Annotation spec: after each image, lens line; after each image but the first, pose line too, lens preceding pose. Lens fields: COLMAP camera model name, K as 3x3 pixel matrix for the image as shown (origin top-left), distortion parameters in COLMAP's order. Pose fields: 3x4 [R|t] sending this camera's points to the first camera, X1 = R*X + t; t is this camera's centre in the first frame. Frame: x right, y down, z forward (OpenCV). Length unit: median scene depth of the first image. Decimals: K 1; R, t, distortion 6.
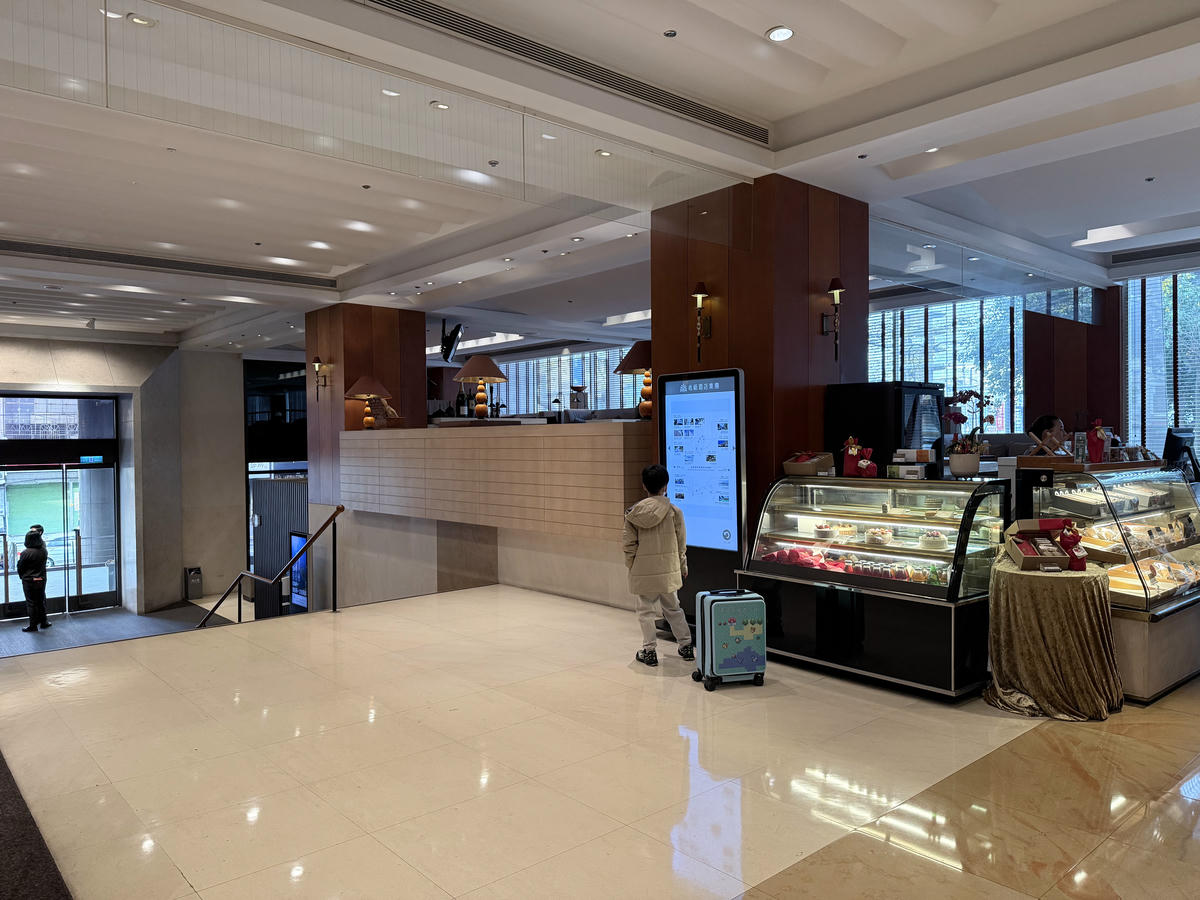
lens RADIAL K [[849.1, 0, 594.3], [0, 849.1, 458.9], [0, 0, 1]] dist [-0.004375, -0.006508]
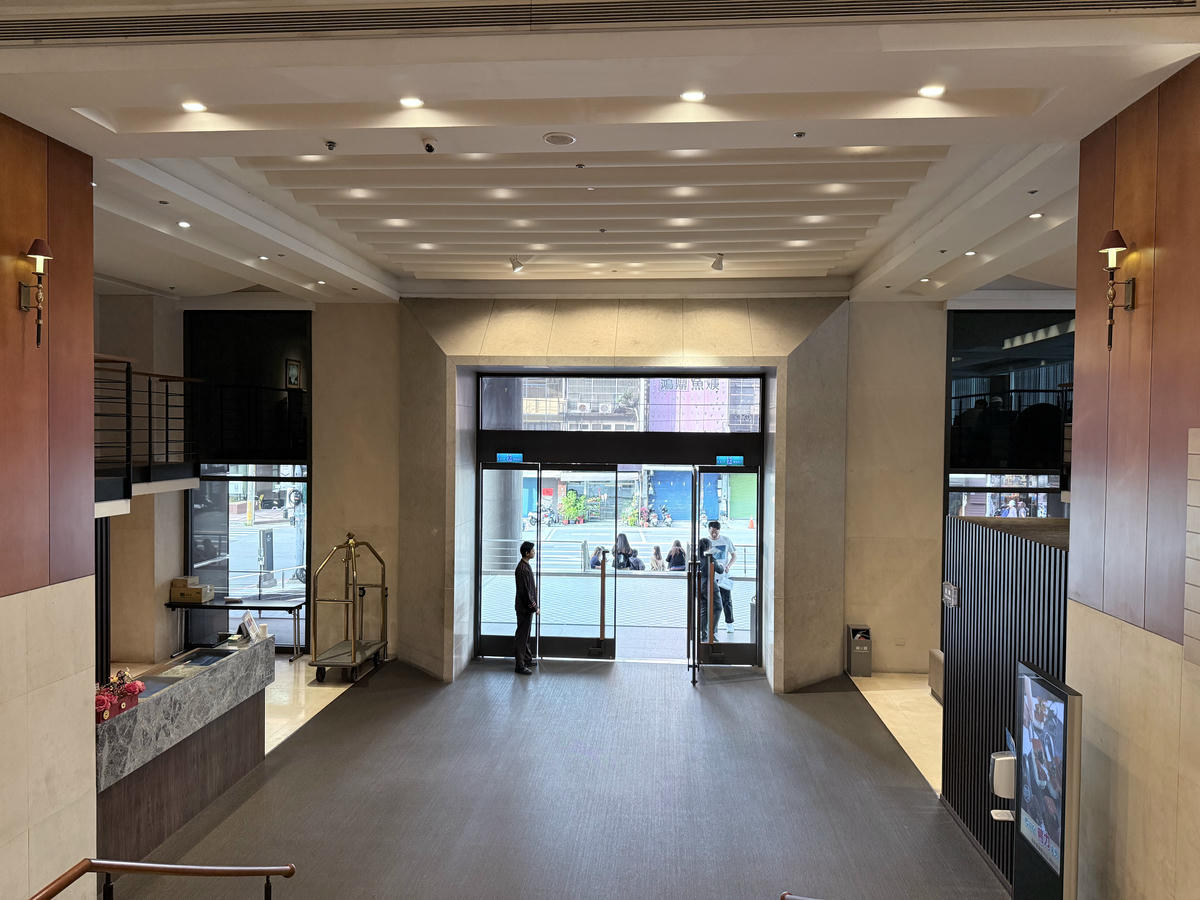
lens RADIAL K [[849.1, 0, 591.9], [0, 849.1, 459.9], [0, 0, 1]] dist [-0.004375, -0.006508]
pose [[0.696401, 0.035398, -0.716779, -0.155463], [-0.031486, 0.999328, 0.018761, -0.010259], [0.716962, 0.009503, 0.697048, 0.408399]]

■ **About this task**
Transcribe all the material exactly; skip every image.

■ **Result of the task**
Annotation spec: after each image, lens line; after each image but the first, pose line too, lens preceding pose. Lens fields: COLMAP camera model name, K as 3x3 pixel matrix for the image as shown (origin top-left), distortion parameters in COLMAP's order. Pose fields: 3x4 [R|t] sending this camera's points to the first camera, X1 = R*X + t; t is this camera's centre in the first frame. Frame: x right, y down, z forward (OpenCV). Length unit: median scene depth of the first image. Decimals: K 1; R, t, distortion 6.
lens RADIAL K [[849.1, 0, 594.3], [0, 849.1, 458.9], [0, 0, 1]] dist [-0.004375, -0.006508]
lens RADIAL K [[849.1, 0, 591.9], [0, 849.1, 459.9], [0, 0, 1]] dist [-0.004375, -0.006508]
pose [[0.696401, 0.035398, -0.716779, -0.155463], [-0.031486, 0.999328, 0.018761, -0.010259], [0.716962, 0.009503, 0.697048, 0.408399]]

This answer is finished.